Euthanasie mag niet voortkomen uit angst voor overlast voor ander
Steeds meer Nederlanders vragen om euthanasie omdat ze hun naasten niet tot last willen zijn. Dat is een zeer verontrustend signaal voor de Nederlandse samenleving. Die is er kennelijk onvoldoende op ingericht om het toenemend aantal ouderen tot aan het sterfbed met zorg en liefde te omringen.
Sinds 2011 is het aantal meldingen van euthanasie verdubbeld en elk jaar neemt dat met bijna 10 procent toe. Inmiddels is bijna een op de twintig sterfgevallen het gevolg van actieve levensbeëindiging op verzoek. Dat is in Nederland toegestaan bij uitzichtloos en ondraaglijk lijden.
Het ligt voor de hand dat deze toenemende vraag om euthanasie samenhangt met veranderende opvattingen in de samenleving. Onderzoek van dagblad Trouw brengt in kaart hoe de Nederlandse bevolking over euthanasie denkt. Ruim de helft van de ondervraagden is bang voor het lijden rond de dood en driekwart van hen wil controle hebben over zijn of haar eigen sterfproces. Daardoor overwegen vier op de tien Nederlanders zelf euthanasie aan het einde van het leven, terwijl drie op de tien aangeven dat misschien te willen doen.
Het is van belang om de cijfers in dit onderzoek zorgvuldig te beoordelen. De ondervraagden zijn veelal mensen die zelf nog jong en gezond zijn. Driekwart van hen geeft ook aan palliatieve sedatie –het in slaap brengen van een stervende zonder daarmee het overlijden te versnellen– een goede zaak te vinden. Het is dus te voorbarig om te concluderen dat binnenkort zeven op de tien Nederlanders aan het einde van hun leven daadwerkelijk om euthanasie vragen.

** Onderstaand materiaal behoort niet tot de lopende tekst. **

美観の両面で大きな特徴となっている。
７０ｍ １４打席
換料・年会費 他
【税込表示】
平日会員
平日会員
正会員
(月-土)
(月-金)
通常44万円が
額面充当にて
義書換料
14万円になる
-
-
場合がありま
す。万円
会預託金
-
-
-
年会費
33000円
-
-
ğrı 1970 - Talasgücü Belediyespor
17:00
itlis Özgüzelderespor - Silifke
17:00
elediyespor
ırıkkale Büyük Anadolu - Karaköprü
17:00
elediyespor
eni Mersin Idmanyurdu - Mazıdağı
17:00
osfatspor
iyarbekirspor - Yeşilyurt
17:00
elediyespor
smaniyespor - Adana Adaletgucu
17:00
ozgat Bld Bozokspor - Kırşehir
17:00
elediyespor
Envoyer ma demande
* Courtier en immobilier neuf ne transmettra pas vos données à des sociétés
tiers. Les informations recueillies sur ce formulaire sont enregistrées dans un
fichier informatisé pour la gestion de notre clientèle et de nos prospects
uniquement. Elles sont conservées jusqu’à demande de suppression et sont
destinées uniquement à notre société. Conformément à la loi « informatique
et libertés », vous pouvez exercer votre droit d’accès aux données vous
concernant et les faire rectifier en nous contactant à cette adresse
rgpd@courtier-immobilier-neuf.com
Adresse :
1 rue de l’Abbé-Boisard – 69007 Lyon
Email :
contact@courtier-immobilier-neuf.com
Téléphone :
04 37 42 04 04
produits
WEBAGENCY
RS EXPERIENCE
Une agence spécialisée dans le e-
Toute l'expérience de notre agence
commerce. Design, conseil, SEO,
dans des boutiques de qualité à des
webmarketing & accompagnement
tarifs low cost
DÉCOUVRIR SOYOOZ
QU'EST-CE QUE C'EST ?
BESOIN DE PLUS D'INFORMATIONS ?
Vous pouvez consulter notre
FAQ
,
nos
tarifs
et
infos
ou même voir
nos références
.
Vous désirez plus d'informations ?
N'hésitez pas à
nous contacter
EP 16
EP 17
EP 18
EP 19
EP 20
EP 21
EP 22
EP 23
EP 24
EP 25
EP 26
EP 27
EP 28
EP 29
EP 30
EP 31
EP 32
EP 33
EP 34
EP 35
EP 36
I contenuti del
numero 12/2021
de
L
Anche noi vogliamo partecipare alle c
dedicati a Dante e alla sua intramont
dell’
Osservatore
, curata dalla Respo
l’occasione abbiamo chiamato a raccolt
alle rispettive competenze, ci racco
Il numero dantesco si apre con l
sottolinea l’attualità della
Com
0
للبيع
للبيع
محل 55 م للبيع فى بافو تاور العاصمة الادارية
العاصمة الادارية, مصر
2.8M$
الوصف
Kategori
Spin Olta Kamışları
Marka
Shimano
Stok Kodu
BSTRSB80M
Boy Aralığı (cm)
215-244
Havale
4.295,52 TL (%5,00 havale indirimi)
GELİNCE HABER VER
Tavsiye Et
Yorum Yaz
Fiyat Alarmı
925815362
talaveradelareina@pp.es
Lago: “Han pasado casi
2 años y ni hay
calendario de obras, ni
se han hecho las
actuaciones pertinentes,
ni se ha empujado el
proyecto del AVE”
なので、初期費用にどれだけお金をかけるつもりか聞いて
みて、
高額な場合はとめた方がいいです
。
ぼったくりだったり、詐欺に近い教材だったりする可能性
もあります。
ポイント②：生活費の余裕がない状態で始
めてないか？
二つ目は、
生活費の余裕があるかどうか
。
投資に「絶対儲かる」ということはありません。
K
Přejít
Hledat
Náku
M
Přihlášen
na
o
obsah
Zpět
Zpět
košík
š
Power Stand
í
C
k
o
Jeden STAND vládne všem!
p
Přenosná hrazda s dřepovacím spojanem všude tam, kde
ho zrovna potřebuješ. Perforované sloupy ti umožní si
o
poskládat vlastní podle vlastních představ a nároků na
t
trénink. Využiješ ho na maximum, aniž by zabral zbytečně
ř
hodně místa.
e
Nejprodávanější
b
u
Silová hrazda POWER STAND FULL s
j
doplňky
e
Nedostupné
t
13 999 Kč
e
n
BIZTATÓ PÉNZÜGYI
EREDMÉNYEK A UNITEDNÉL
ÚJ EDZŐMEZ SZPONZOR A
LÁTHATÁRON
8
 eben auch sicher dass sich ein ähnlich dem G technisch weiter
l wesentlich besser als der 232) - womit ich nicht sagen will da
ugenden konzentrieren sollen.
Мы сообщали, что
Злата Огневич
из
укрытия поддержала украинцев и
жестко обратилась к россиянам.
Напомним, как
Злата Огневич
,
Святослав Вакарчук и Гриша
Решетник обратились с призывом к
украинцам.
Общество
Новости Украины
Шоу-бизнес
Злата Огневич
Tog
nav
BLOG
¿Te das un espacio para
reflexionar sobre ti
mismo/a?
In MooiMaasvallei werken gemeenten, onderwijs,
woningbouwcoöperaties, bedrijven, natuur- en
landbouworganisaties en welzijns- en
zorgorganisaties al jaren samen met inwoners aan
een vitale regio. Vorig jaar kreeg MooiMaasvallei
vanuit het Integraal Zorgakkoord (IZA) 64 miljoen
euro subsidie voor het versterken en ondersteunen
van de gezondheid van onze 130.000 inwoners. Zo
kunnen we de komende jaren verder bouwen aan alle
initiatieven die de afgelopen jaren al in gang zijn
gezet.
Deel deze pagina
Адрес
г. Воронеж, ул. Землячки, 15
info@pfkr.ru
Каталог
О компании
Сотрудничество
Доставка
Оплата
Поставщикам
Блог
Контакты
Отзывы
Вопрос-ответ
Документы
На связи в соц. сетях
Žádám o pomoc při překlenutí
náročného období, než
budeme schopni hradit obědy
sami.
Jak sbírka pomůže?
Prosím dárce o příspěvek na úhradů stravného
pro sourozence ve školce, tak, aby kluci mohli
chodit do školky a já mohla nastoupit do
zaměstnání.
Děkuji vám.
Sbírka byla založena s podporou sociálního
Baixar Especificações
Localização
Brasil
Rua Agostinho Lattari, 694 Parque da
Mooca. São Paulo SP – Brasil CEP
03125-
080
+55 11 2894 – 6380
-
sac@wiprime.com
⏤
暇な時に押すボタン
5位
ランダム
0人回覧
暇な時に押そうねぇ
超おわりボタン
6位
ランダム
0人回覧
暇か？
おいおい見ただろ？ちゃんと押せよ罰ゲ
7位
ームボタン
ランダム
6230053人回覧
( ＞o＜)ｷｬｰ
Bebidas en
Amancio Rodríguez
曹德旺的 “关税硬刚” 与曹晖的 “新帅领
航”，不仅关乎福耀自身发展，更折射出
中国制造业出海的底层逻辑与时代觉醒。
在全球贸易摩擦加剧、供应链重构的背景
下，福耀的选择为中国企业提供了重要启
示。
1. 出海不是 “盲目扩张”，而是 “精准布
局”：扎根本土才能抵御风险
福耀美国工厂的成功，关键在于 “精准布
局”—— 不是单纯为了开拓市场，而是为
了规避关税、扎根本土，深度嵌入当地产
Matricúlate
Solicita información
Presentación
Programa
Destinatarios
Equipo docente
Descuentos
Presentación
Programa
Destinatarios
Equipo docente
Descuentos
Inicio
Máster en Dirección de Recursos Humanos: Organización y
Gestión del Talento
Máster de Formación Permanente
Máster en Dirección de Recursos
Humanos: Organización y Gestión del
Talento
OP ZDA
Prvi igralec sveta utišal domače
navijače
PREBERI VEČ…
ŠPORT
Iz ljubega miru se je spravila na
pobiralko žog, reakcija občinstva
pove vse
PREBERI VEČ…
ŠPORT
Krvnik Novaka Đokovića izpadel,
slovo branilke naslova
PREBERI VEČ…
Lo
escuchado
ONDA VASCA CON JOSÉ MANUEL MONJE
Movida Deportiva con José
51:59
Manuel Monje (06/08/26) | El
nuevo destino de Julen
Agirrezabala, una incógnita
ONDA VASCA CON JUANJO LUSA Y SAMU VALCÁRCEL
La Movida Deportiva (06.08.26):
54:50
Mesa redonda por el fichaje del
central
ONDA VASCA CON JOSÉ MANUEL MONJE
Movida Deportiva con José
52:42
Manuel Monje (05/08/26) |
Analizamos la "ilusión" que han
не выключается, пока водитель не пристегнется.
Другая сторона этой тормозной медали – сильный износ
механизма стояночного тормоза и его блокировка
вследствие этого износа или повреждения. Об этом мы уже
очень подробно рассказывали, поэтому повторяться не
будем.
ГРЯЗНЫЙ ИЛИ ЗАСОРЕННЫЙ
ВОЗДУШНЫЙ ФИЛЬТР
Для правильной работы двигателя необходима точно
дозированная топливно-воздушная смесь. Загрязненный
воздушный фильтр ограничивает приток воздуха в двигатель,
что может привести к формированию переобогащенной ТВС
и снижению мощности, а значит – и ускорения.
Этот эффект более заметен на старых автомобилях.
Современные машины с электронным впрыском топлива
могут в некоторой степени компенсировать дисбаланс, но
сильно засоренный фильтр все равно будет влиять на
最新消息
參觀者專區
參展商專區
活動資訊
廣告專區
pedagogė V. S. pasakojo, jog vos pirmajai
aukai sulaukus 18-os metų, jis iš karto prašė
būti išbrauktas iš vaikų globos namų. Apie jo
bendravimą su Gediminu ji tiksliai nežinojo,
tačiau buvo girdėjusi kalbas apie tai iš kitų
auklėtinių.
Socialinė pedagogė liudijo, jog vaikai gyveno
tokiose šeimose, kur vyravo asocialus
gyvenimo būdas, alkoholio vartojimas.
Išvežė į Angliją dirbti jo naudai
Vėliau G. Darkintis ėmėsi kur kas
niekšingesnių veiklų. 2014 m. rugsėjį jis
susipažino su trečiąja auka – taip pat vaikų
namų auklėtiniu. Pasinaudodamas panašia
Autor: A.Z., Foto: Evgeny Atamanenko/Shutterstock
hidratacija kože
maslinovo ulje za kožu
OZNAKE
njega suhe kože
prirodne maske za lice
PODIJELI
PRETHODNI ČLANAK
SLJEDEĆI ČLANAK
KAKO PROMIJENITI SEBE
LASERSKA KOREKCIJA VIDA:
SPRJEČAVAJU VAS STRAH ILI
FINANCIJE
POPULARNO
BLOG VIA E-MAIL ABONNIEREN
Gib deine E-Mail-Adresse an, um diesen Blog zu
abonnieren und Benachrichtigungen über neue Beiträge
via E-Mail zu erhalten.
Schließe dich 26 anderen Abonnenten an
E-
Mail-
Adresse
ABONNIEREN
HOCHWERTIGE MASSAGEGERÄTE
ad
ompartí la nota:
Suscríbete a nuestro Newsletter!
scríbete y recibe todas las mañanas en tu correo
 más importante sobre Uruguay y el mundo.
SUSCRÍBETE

Toch laten de cijfers een zeer zorgwekkende ontwikkeling zien. Euthanasie is kennelijk gewoon aan het worden. Mensen kijken er niet meer vreemd van op als ze horen dat iemand besluit actief het leven te beëindigen. Mensen zijn niet zozeer bang voor de dood, maar voor het lijden dat eraan voorafgaat. Ze beschouwen de dood niet als een vijand of, zoals de Bijbel zegt, de koning der verschrikking, maar als een aantrekkelijke optie als het lijden hun te zwaar wordt. Dat maakt ook pijnlijk duidelijk hoe lichtvaardig veel mensen denken over het leven na de dood.
Het onderzoek van Trouw geeft ook aan dat er steeds vaker andere motieven een rol spelen bij de afwegingen rond euthanasie: mensen zijn bang dat ze hun familie tot last zijn of hebben een verkeerd beeld van de zorg in verpleeghuizen. Het ligt voor de hand dat veranderende opvattingen leiden tot de roep om ruimere criteria – dat is al het geval. Maar dat is verdergaan op een zondige en heilloze weg. Het leven is zinvol omdat het door God is gegeven. Ouderen mogen niet het slachtoffer worden van de individualisering. In een tijd van vergrijzing moet de samenleving de oudere generatie juist koesteren. Dat kan al vroeg beginnen door te voorkomen dat vijftigers, zestigers en zeventigers ‘afhaken’, door hun levenswijsheid te blijven betrekken bij allerlei maatschappelijke processen en ze een betekenisvol leven te geven.